秋の風が少し冷たく感じ、ボクらはお店の中でピザをつまみながら、ビールを飲んだ。
いつもは店のテラスに座り、NYやパリを思わせる、石畳の小路を行き交う人並みを見ながら、ハートランドを飲んでいたが、原宿の喧騒を歩き、すっかり体が冷えてしまったせいもあって、この店にたどり着いたときは、迷わず店のテーブルについたのだった
緩い勾配のついた小路。時には「SEX and the CITY」のNYのような憂いと華やかさを、時にはボブ・ディラン「The Freewheelin' 」のジャケットのように。
その時々によって、小路の映り方は変わる。
そして、また季節は移ろう。
槙原敬之の歌のように。ビールを飲む横顔を見ていると、また季節が巡ってきたんだと、実感した。

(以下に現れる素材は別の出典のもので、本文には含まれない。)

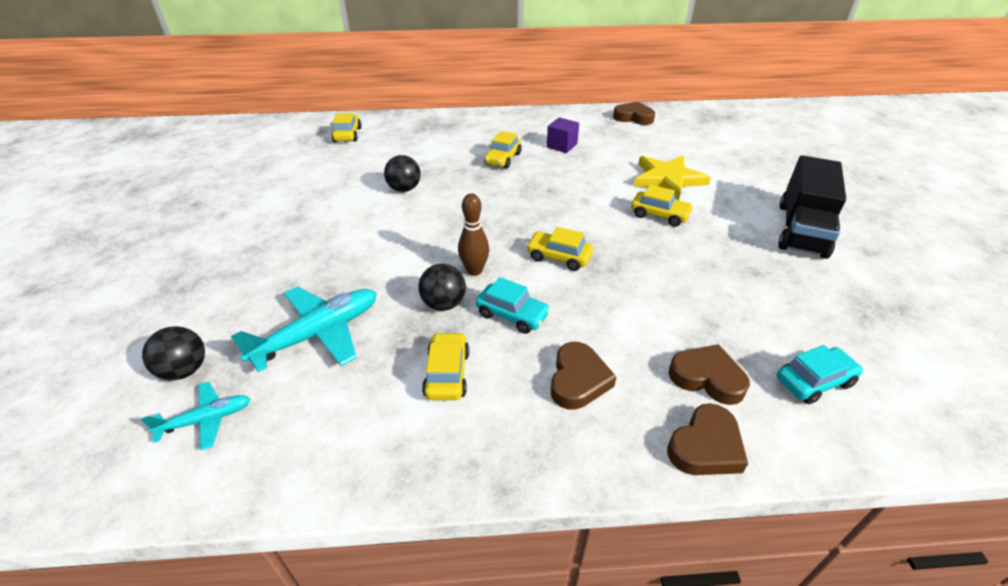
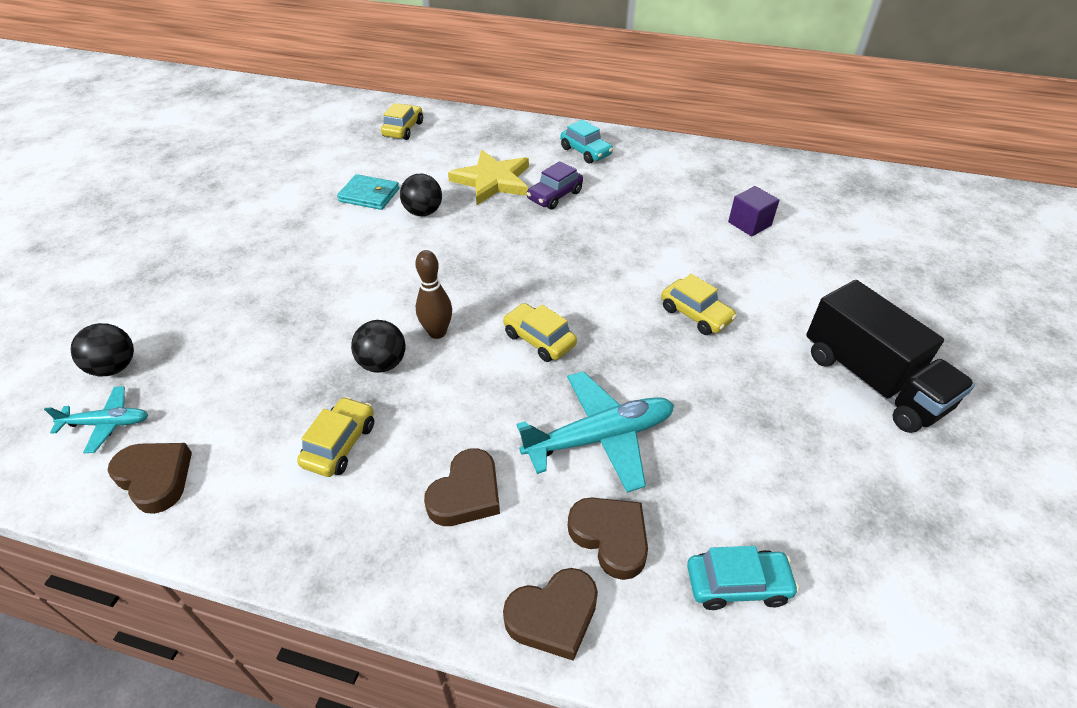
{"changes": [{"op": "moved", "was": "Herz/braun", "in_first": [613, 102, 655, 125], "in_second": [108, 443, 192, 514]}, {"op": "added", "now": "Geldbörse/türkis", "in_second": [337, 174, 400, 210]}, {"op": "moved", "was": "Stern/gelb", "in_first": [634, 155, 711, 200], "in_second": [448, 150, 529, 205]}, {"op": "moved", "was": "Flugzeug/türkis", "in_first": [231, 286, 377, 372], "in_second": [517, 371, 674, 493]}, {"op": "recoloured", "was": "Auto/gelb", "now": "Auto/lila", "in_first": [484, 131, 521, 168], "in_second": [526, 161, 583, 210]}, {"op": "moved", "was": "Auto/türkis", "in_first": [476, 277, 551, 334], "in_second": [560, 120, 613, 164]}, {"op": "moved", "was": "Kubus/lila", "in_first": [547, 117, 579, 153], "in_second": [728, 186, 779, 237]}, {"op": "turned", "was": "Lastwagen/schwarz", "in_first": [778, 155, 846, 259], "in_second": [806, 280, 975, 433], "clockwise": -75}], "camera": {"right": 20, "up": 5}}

だが、定員が、お勧めの料理を営業しにテーブルに来た。5分間もの長い時間、営業トークを聞いているとせっかくNYに飛んだ心があっと言う間に東京に戻された。
ここで、何度ビールを飲んだだろうか。
ボクらの時間。ここでたくさんの話しをお互いにした。
現実ではない、非現実の世界への境界線。それは、NYでもなく、パリでもなく、そして東京でもない。
ボクは透明人間のようだった。このテラスで見る人の流れをボクはゆっくり目で追った。
タバスコをたくさんかけたピザを口にしながら。
今日は歩き疲れたのか。
たった1杯のハートランドがきいてきたみたい。
そのとき、ボクは何故だかこう思った。
多分、この店には、もう2度とくることはないかもしれないと。
そう考えたのは何故だろう。
ボクは、石畳を歩く人に。
次からなるのだろうと、思ったのだ。